## Description of the task
Render everything from the start of the entries down to the line containing "color zones: curves: ch0", both ends included, as a JSON list of strings with one string per line and any blank lines omitted.

## The input
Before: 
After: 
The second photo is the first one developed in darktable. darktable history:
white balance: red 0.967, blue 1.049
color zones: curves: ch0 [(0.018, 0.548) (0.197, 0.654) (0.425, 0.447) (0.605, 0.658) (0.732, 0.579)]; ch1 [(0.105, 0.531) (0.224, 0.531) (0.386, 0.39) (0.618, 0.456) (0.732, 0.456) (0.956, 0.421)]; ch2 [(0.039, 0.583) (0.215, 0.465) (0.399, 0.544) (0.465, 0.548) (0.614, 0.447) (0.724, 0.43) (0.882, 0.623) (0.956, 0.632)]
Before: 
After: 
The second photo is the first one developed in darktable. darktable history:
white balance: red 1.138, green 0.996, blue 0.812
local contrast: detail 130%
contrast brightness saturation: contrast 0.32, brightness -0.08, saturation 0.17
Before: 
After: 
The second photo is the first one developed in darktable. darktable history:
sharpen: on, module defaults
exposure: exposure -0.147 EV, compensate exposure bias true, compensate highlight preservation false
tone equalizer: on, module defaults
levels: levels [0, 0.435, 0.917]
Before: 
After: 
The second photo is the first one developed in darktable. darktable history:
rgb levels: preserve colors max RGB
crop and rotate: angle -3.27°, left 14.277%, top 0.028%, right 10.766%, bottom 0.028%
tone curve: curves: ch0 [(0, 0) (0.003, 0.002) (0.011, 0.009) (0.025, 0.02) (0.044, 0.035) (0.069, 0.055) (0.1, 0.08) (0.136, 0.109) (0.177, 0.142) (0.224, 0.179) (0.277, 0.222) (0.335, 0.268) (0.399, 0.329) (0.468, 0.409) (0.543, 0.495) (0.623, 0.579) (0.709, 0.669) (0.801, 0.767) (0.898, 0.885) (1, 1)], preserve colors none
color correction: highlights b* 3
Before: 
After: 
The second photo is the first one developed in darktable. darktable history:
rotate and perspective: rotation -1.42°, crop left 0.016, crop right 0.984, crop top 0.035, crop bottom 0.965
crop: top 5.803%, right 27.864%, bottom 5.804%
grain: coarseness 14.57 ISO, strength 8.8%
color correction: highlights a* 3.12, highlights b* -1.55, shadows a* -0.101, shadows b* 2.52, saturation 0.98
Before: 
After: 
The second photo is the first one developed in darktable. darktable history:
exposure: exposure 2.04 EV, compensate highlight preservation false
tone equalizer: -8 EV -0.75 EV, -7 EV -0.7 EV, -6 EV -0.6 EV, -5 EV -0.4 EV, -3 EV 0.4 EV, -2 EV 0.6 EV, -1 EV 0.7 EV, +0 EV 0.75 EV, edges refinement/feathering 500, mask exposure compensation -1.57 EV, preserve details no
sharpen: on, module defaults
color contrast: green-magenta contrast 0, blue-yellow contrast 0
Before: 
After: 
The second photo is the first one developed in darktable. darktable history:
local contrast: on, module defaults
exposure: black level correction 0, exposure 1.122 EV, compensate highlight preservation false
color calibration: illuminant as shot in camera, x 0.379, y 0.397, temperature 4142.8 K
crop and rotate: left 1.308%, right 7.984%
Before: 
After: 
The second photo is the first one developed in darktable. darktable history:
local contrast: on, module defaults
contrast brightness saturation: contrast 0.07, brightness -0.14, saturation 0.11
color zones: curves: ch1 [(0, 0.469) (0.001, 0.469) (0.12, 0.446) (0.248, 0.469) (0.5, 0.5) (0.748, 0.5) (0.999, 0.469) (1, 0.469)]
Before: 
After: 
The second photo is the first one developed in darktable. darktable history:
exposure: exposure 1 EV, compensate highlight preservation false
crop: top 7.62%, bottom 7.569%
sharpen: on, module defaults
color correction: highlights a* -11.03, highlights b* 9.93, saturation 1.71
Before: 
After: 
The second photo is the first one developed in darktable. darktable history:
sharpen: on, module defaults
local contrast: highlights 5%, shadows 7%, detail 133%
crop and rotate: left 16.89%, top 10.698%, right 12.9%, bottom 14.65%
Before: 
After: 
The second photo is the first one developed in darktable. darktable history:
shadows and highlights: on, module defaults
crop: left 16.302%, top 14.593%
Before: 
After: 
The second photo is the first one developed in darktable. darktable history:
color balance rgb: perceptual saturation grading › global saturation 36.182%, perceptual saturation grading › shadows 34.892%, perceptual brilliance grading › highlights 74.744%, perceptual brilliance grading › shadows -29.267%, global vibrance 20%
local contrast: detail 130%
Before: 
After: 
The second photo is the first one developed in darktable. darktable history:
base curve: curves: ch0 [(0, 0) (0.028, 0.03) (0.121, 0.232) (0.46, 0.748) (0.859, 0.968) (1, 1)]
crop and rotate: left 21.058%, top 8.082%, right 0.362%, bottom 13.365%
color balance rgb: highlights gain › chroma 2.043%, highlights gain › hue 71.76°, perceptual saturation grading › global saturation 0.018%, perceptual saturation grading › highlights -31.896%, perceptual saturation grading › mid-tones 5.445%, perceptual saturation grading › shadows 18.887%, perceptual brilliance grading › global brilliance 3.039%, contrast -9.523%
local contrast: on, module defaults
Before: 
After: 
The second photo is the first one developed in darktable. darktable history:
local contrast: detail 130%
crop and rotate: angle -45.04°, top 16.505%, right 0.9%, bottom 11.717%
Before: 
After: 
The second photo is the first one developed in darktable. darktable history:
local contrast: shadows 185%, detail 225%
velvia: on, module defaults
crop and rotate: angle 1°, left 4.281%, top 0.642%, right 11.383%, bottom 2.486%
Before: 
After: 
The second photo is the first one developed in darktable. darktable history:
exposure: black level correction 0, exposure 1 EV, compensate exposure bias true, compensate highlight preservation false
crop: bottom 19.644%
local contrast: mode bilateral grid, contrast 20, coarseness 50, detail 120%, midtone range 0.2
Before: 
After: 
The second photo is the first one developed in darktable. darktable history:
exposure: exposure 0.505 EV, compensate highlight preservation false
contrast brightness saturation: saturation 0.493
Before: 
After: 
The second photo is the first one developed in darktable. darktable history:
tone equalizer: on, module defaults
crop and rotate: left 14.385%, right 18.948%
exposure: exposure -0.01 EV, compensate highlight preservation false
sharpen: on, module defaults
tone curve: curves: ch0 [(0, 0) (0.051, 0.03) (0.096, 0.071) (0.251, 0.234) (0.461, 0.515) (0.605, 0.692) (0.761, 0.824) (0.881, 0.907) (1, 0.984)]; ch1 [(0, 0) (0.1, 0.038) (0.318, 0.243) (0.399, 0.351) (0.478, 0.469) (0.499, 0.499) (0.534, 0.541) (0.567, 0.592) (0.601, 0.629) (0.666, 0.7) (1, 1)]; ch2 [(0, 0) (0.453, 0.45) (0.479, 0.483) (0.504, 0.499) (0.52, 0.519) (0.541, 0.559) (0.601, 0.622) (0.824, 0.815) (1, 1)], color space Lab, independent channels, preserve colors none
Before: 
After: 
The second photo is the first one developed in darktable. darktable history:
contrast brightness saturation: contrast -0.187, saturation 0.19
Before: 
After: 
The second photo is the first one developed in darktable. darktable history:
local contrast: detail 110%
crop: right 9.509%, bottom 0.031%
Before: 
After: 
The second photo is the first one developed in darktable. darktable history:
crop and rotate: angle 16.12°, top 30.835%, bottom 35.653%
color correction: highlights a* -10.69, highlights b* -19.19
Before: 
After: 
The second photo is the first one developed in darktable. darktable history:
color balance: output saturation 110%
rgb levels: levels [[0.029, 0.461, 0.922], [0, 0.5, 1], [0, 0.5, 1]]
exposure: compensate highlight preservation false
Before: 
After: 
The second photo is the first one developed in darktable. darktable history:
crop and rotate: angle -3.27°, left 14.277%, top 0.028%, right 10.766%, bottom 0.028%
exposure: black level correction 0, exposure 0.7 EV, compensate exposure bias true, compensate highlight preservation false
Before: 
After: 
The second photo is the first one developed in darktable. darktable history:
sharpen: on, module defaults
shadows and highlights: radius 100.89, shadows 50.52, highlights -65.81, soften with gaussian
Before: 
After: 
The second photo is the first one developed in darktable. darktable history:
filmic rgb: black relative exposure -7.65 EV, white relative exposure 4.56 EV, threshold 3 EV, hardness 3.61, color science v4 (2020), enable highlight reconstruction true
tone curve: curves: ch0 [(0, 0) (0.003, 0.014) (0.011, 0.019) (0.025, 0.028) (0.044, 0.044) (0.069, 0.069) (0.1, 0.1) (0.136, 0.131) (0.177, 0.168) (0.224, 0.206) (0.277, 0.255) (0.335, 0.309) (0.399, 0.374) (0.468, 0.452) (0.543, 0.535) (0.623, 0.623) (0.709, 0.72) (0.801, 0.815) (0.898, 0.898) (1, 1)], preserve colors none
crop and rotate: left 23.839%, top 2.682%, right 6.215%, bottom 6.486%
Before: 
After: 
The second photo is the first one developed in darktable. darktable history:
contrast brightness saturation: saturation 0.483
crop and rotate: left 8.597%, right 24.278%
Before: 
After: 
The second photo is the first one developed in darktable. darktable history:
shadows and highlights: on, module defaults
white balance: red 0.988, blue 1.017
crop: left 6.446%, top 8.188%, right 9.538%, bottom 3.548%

## Completed exercise
[
  "Before: ",
  "After: ",
  "The second photo is the first one developed in darktable. darktable history:",
  "white balance: red 0.967, blue 1.049",
  "color zones: curves: ch0 [(0.018, 0.548) (0.197, 0.654) (0.425, 0.447) (0.605, 0.658) (0.732, 0.579)]; ch1 [(0.105, 0.531) (0.224, 0.531) (0.386, 0.39) (0.618, 0.456) (0.732, 0.456) (0.956, 0.421)]; ch2 [(0.039, 0.583) (0.215, 0.465) (0.399, 0.544) (0.465, 0.548) (0.614, 0.447) (0.724, 0.43) (0.882, 0.623) (0.956, 0.632)]"
]